Ada Lea @ The Hug & Pint, Glasgow, 4 Oct
Despite a surprisingly poor turn-out, Ada Lea’s joint headline performance at Glasgow’s Hug and Pint proves a slow-starting victory for one of Saddle Creek’s latest signings
An evening of great musical diversity begins with Glasgow’s own Bobby Kakouris showcasing gently sweeping vocals and harmonically layered guitars. Kakouris' set is angelic and enticing, marking them out as one to watch.
Next we have the Alexandra Levy-fronted Ada Lea, who struggle at first. Throughout opening track mercury, Levy sings with a mildly frustrated expression, a gesture to the fact something does feel off. Whether its the mix suppressing her vocals, or some occasionally-mistimed drums, this is soon overcome. The trio blossom into a delicate and dreamy set largely comprising of her 2019 debut what we say in private, embellished with a pair of newer, unreleased tracks (Oranges and Damn).
The trio seem more together when performing those unreleased tracks, in a curious subversion of the anxiety that usually comes with new material. It can be difficult to replicate a studio sound in the live setting, but what we say in private tracks what makes me sad and 180 days still endure.
Disrupted towards the end of the set by ground disturbance from a passing train, Levy is unafraid to take this time to appeal on the importance of buying merchandise. The importance of the message is sadly highlighted by the poor turn-out.
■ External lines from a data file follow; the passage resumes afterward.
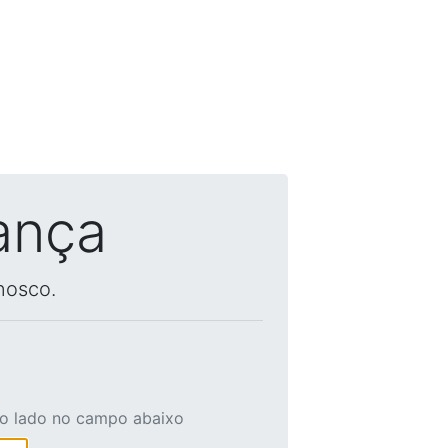
ança
nosco.
ao lado no campo abaixo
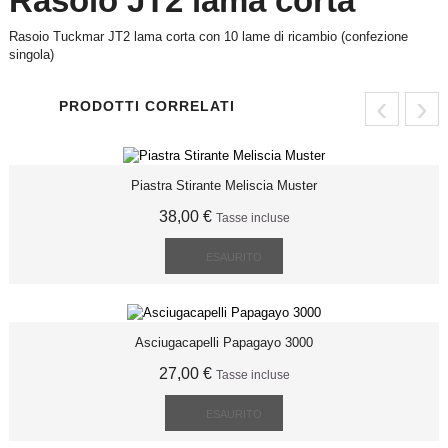
Rasoio JT2 lama corta
Rasoio Tuckmar JT2 lama corta con 10 lame di ricambio (confezione
singola)
‹
›
PRODOTTI CORRELATI
Piastra Stirante Meliscia Muster
38,00 €
Tasse incluse
ESAURITO
Asciugacapelli Papagayo 3000
27,00 €
Tasse incluse
ESAURITO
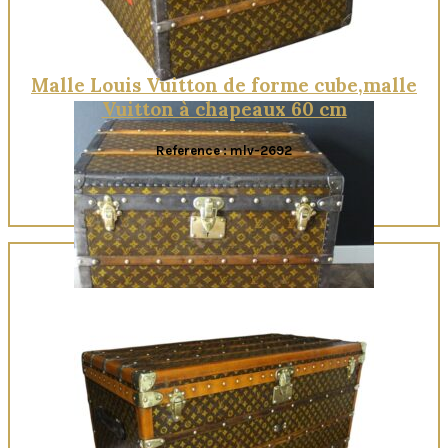
Malle Louis Vuitton de forme cube,malle
Vuitton à chapeaux 60 cm
Reference : mlv-2692
Quick View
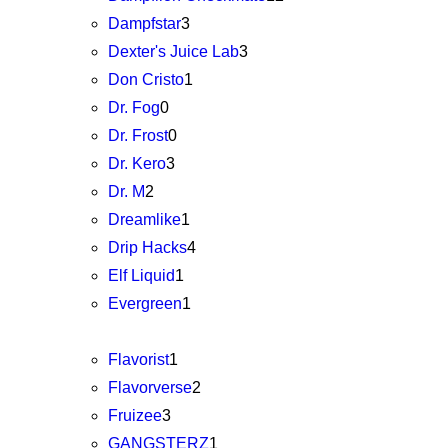
Dampfstar
3
Dexter's Juice Lab
3
Don Cristo
1
Dr. Fog
0
Dr. Frost
0
Dr. Kero
3
Dr. M
2
Dreamlike
1
Drip Hacks
4
Elf Liquid
1
Evergreen
1
Flavorist
1
Flavorverse
2
Fruizee
3
GANGSTERZ
1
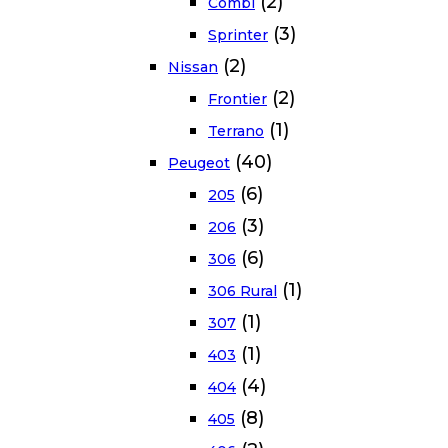
(2)
Combi
(3)
Sprinter
(2)
Nissan
(2)
Frontier
(1)
Terrano
(40)
Peugeot
(6)
205
(3)
206
(6)
306
(1)
306 Rural
(1)
307
(1)
403
(4)
404
(8)
405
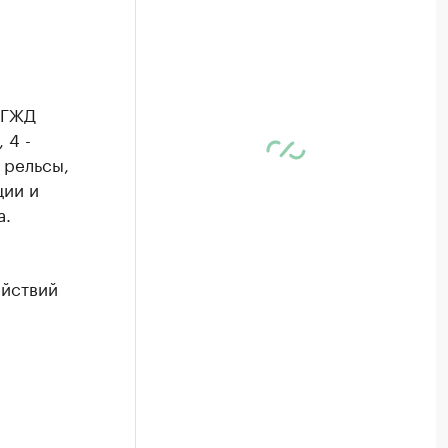
 ГЖД
 4 -
 рельсы,
ции и
а.
ействий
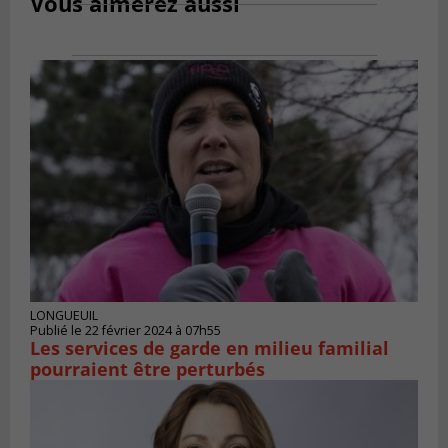
Vous aimerez aussi
LONGUEUIL
Publié le 22 février 2024 à 07h55
Les services de garde en milieu familial
pourraient être perturbés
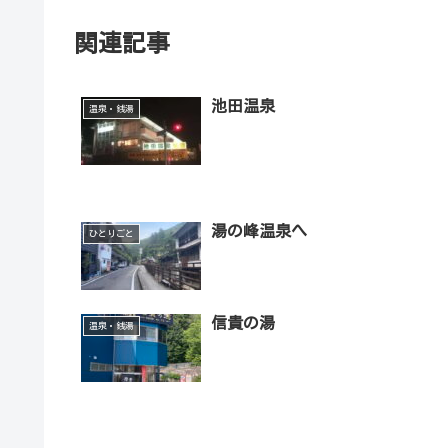
関連記事
池田温泉
温泉・銭湯
湯の峰温泉へ
ひとりごと
信貴の湯
温泉・銭湯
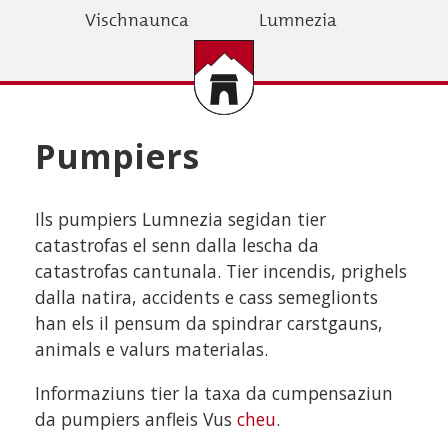
Skip
Vischnaunca
Lumnezia
to
main
content
Pumpiers
Ils pumpiers Lumnezia segidan tier
catastrofas el senn dalla lescha da
catastrofas cantunala. Tier incendis, prighels
dalla natira, accidents e cass semeglionts
han els il pensum da spindrar carstgauns,
animals e valurs materialas.
Informaziuns tier la taxa da cumpensaziun
da pumpiers anfleis Vus
cheu
.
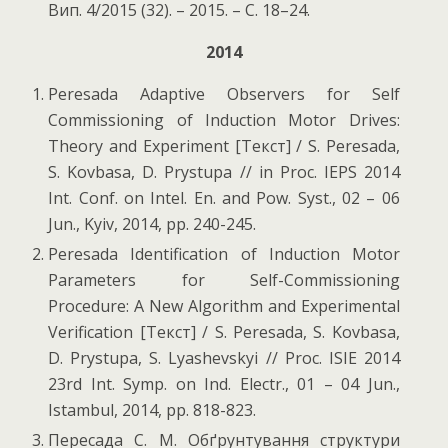
Вип. 4/2015 (32). – 2015. – С. 18–24.
2014
Peresada Adaptive Observers for Self
Commissioning of Induction Motor Drives:
Theory and Experiment [Текст] / S. Peresada,
S. Kovbasa, D. Prystupa // in Proc. IEPS 2014
Int. Conf. on Intel. En. and Pow. Syst., 02 – 06
Jun., Kyiv, 2014, pp. 240-245.
Peresada Identification of Induction Motor
Parameters for Self-Commissioning
Procedure: A New Algorithm and Experimental
Verification [Текст] / S. Peresada, S. Kovbasa,
D. Prystupa, S. Lyashevskyi // Proc. ISIE 2014
23rd Int. Symp. on Ind. Electr., 01 – 04 Jun.,
Istambul, 2014, pp. 818-823.
Пересада С. М. Обґрунтування структури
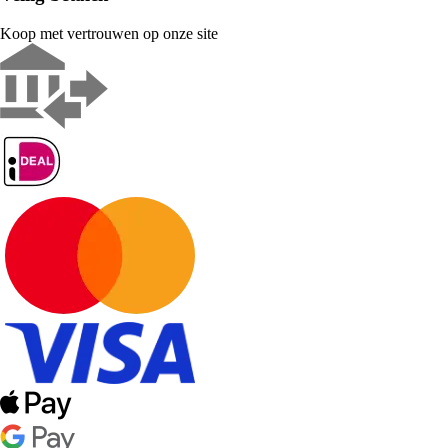
Koop met vertrouwen op onze site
Co-headliner Stef Chura should not go without mention. Rounding off the evening with an energetically loud, bass-heavy set – tied-up with a heartfelt cover of Silver Jews’ How to Rent a Room – Lea’s label-mate seem to embrace the dwindling occupancy of the room, performing with as much verve as a stadium headline act. Sticking around to chat over merch and to support Chura, both on-stage and off Levy is as warm, welcoming and honest as her debut album.